[READING TEXT]
A sense of urgency ran through me.

Calvin LeHew was one of the original “Ten Brave Christians” that Sunday school teacher Sam Teague both challenged and guided in the 1960’s to “live a life that really matters.”

I was hooked.

I read and reread “the five disciplines” that Teague outlined:

– Meet once a week to pray together

– Give two hours each week to God

– Give God one-tenth of their earnings

– Spend time each morning in prayer, meditation and writing down goals

– Witness for God their experiences to others

I wasn’t quite sure how to go about it yet, but I knew I’d found my answer, to serve by being one brave Christian.

Sam Teague started his one-month experiment in March.

So I decided to conduct mine over the forty days of Lent which starts on Wednesday, Feb. 22. I will journal daily about it at and open a virtual prayer group sharing on Twitter @1bravechristian.
[/READING TEXT]
**CHECK YOUR UNDERSTANDING**
A. Reproduce word for word the part of the Ten Brave Christians text from "A sense of urgency" to "I was hooked.".
B. List each of the five disciplines that Sam Teague outlined in the Ten Brave Christians text.
The records come from a separate, unrelated source.
[DATASET RECORDS]
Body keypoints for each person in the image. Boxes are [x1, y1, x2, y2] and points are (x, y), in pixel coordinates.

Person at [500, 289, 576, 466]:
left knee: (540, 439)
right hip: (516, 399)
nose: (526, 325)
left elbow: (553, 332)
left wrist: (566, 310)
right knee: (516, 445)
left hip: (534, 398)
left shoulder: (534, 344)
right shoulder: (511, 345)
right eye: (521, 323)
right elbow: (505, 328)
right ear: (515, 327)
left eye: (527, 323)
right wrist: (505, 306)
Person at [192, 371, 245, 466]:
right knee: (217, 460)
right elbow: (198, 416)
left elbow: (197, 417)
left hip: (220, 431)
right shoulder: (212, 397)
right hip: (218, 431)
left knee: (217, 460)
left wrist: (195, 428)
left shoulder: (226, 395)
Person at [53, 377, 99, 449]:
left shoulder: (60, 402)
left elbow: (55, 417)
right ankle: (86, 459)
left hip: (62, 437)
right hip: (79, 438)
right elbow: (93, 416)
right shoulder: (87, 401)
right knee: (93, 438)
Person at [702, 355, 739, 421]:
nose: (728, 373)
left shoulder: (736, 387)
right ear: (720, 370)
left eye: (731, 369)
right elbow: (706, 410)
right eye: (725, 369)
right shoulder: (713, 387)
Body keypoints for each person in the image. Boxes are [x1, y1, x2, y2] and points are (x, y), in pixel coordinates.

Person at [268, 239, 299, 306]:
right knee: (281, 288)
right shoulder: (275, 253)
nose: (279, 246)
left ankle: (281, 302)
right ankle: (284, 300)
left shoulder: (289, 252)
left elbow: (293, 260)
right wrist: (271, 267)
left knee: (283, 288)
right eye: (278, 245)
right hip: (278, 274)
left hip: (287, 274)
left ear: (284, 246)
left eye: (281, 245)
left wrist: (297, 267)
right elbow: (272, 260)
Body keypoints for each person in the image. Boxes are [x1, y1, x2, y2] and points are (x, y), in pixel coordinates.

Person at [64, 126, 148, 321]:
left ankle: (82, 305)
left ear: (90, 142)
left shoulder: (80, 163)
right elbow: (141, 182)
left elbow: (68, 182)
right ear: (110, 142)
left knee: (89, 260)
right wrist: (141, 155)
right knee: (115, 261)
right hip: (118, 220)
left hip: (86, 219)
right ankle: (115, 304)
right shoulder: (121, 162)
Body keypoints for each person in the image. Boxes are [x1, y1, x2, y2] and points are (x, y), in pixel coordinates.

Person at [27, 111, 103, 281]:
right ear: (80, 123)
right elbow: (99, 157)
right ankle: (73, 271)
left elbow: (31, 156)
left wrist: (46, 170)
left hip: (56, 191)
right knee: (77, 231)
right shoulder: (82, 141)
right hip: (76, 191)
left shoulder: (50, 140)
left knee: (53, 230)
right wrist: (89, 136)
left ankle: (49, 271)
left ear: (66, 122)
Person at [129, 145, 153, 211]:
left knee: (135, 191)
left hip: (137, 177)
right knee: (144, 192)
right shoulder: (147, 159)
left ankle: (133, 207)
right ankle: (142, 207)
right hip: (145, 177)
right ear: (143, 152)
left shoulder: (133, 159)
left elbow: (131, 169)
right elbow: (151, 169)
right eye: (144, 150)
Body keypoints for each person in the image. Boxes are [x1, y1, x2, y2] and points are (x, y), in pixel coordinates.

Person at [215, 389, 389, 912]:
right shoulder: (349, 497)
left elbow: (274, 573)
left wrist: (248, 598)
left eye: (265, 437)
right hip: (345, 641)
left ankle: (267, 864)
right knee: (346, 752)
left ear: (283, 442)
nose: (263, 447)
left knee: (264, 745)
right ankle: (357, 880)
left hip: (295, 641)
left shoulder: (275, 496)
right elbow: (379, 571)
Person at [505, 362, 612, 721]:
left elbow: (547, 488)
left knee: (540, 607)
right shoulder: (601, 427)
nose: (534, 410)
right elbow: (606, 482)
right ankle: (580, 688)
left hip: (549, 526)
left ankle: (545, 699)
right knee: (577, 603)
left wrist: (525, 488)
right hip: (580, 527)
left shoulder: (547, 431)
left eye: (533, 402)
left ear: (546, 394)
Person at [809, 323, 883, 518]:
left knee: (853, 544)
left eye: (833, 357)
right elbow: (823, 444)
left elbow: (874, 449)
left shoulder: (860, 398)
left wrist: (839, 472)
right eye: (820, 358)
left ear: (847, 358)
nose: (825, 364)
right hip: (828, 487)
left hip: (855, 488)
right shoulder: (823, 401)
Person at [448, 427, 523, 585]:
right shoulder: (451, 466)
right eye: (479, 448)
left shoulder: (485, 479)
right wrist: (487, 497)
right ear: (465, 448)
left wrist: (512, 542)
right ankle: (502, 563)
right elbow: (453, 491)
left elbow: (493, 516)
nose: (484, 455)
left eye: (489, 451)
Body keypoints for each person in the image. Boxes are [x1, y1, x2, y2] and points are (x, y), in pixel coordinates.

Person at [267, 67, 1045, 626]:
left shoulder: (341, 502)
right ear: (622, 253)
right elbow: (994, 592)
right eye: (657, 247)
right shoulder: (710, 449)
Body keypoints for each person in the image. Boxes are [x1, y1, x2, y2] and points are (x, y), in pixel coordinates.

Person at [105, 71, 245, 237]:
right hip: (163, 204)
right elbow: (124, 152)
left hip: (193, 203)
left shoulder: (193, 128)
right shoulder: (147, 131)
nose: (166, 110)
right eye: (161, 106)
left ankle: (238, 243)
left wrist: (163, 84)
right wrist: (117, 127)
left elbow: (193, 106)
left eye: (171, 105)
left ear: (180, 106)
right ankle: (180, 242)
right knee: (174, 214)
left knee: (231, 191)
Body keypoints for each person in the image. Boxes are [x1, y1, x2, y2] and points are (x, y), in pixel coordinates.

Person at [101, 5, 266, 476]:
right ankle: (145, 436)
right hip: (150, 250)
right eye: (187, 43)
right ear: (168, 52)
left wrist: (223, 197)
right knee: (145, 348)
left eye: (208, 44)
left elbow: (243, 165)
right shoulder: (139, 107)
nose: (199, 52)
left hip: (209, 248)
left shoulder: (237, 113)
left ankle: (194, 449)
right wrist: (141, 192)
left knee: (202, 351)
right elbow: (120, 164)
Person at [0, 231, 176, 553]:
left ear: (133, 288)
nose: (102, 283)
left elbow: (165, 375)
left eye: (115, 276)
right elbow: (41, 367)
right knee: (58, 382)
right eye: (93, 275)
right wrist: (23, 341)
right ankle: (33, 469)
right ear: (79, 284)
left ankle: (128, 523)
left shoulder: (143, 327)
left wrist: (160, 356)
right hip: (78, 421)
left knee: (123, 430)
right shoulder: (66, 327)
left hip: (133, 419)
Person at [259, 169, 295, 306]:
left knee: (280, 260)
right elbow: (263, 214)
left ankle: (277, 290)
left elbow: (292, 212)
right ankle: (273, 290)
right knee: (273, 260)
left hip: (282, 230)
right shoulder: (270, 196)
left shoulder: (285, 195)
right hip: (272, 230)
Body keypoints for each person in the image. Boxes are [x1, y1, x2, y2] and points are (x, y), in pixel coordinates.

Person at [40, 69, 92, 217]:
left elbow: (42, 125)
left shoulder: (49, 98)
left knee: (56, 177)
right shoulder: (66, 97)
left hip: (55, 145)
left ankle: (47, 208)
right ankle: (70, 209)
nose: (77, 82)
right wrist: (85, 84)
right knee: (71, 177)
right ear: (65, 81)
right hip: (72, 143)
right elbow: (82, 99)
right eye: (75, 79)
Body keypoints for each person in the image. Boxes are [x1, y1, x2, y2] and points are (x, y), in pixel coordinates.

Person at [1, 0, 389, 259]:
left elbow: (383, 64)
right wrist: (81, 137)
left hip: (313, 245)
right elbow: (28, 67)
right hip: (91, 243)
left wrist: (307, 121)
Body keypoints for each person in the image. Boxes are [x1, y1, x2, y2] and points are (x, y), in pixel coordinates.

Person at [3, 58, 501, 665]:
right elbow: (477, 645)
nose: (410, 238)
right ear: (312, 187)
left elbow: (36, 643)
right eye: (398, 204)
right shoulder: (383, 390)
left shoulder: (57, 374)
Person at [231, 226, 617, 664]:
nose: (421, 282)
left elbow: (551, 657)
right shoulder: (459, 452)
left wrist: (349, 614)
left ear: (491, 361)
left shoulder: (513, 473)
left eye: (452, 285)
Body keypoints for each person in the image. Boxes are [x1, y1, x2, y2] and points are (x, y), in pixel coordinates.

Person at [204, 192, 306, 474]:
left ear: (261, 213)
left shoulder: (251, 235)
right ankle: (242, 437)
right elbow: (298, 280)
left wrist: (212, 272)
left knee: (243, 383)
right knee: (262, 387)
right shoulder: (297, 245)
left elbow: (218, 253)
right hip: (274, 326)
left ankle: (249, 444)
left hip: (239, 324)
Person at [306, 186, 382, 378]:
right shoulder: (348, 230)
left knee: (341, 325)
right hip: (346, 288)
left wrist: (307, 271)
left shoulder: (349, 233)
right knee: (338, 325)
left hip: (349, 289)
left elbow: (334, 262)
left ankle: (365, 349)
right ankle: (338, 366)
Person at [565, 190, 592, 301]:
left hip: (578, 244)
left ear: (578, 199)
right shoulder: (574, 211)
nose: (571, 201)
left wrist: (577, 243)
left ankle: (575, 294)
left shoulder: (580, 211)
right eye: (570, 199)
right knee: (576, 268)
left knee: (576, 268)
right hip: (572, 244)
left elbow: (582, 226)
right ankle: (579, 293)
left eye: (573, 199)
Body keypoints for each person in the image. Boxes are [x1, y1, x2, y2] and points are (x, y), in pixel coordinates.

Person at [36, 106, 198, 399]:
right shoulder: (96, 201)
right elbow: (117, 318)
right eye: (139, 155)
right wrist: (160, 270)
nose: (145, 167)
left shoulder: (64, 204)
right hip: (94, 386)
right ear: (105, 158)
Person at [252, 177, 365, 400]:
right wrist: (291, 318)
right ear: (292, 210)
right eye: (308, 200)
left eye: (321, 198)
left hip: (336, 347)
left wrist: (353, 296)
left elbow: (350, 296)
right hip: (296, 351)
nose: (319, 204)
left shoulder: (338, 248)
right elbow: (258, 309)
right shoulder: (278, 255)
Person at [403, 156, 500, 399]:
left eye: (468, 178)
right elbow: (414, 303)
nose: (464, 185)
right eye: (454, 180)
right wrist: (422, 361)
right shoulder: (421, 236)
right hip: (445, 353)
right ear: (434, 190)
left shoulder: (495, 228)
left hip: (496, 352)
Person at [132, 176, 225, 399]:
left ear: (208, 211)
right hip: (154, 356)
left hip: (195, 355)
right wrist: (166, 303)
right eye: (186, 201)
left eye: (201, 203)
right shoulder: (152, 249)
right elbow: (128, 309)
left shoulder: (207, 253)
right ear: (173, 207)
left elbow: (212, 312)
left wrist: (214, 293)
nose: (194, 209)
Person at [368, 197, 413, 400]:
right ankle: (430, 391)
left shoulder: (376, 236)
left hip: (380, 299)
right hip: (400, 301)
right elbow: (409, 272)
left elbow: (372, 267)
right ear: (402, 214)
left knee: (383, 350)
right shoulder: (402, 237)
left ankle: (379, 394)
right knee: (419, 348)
[/DATASET RECORDS]
**RESPONSES**
A.
A sense of urgency ran through me.

Calvin LeHew was one of the original “Ten Brave Christians” that Sunday school teacher Sam Teague both challenged and guided in the 1960’s to “live a life that really matters.”

I was hooked.

B.
- Meet once a week to pray together
- Give two hours each week to God
- Give God one-tenth of their earnings
- Spend time each morning in prayer, meditation and writing down goals
- Witness for God their experiences to others